Operação Lava Jato

PGR defende que investigação contra Alckmin não vá para Lava Jato e fique na Justiça Eleitoral

Luís Adorno

Do UOL, em São Paulo

  • Eliane Neves/Fotoarena/Estadão Conteúdo

    Defesa de Geraldo Alckmin diz esperar que apuração não tenha "contaminação política"

    Defesa de Geraldo Alckmin diz esperar que apuração não tenha "contaminação política"

Em ofício enviado ao MPF-SP (Ministério Público Federal de São Paulo) nesta quarta-feira (11), a PGR (Procuradoria Geral da República) indicou que um inquérito contra o presidente nacional do PSDB e pré-candidato às eleições, Geraldo Alckmin, seja comandado pela Justiça Eleitoral e que não fique a cargo da Operação Lava Jato.

O argumento apresentado no texto, assinado pelo vice-procurador-geral da República, Luciano Mariz Maia, é de que o suposto crime teria âmbito eleitoral. 

Além de Alckmin, o MPF pediu para investigar outros suspeitos no âmbito da Lava Jato, entre eles, cinco ex-governadores. Os nomes não foram divulgados. Para supostos crimes eleitorais, Mariz Maia também sugeriu que a investigação corresse pelas justiças consideradas competentes.

Quem vai definir para onde vai o inquérito contra o ex-governador de São Paulo, que corre em segredo de justiça, será a relatora do caso no STJ, a ministra Nancy Andrighi.

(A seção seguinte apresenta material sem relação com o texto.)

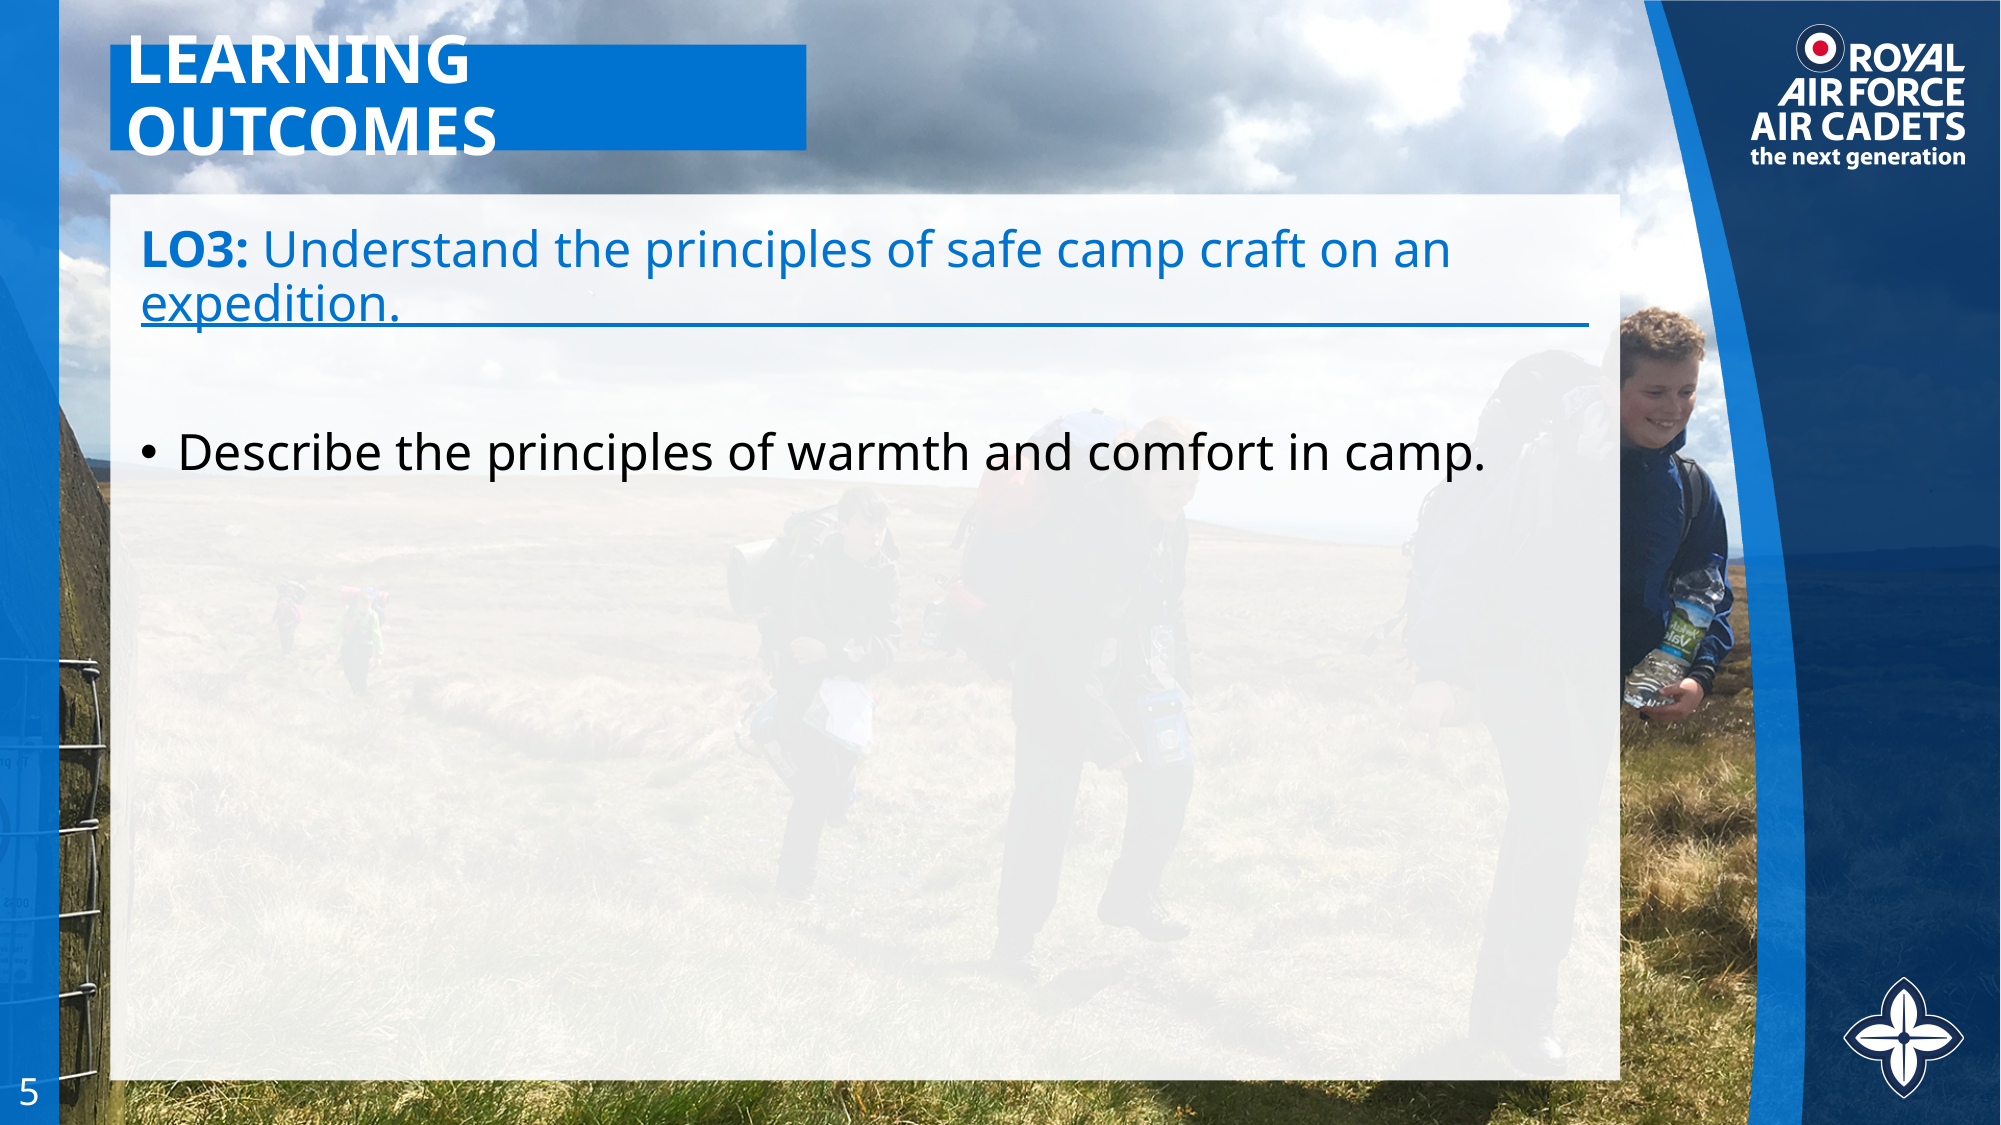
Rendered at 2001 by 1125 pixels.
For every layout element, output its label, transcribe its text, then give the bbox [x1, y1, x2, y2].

Suposto recebimento de R$ 10,7 milhões da Odebrecht

O inquérito que está no STJ e que o MP quer apurar investiga se Alckmin recebeu R$ 10,7 milhões da construtora Odebrecht, como contaram executivos da empresa em seu acordo de delação firmado no ano passado.

Segundo a denúncia, parte do dinheiro supostamente recebido teria sido entregue ao cunhado de Alckmin, o empresário Ademar César Ribeiro. Os valores teriam sido entregues em 2010 e 2014 para campanhas eleitorais, de acordo com os delatores da Odebrecht.

Em nota, a defesa de Alckmin afirmou que "se surpreendeu com a notícia do açodamento de setores do Ministério Público Federal, já que o processo esta tramitando normalmente e será remetido, em termo oportuno, para instância competente."

Ainda segundo a defesa, "espera-se que a apuração dos fatos continue a ser feita de forma isenta e equilibrada, sem contaminação política. Ela repele a ideia que o inquérito, enquanto tramitou no STJ e na PGR, tenha servido de 'blindagem' para o ex-governador."

Perda de foro

Quatro governadores citados ou denunciados pela Lava Jato que renunciaram para disputar outros cargos na eleição de 2018 perderam o foro privilegiado e poderiam ter seus processos enviados à primeira instância: Alckmin, Beto Richa (PSDB-PR), Marconi Perillo (PSDB-GO) e Raimundo Colombo (PSD-SC).

Com a perda do foro, as acusações contra eles podem ser enviadas a juízos de primeira instância, entre os quais a 13ª Vara Criminal Federal de Curitiba, onde atua o juiz Sergio Moro, responsável por grande parte das condenações na Lava Jato, incluindo a do ex-presidente Luiz Inácio Lula da Silva (PT).

A força-tarefa paulista da Lava Jato foi reforçada em 6 de fevereiro, passando de 3 para 11 procuradores, segundo o jornal Folha de S.Paulo. Dois dos novos integrantes haviam atuado com Rodrigo Janot em inquéritos contra políticos.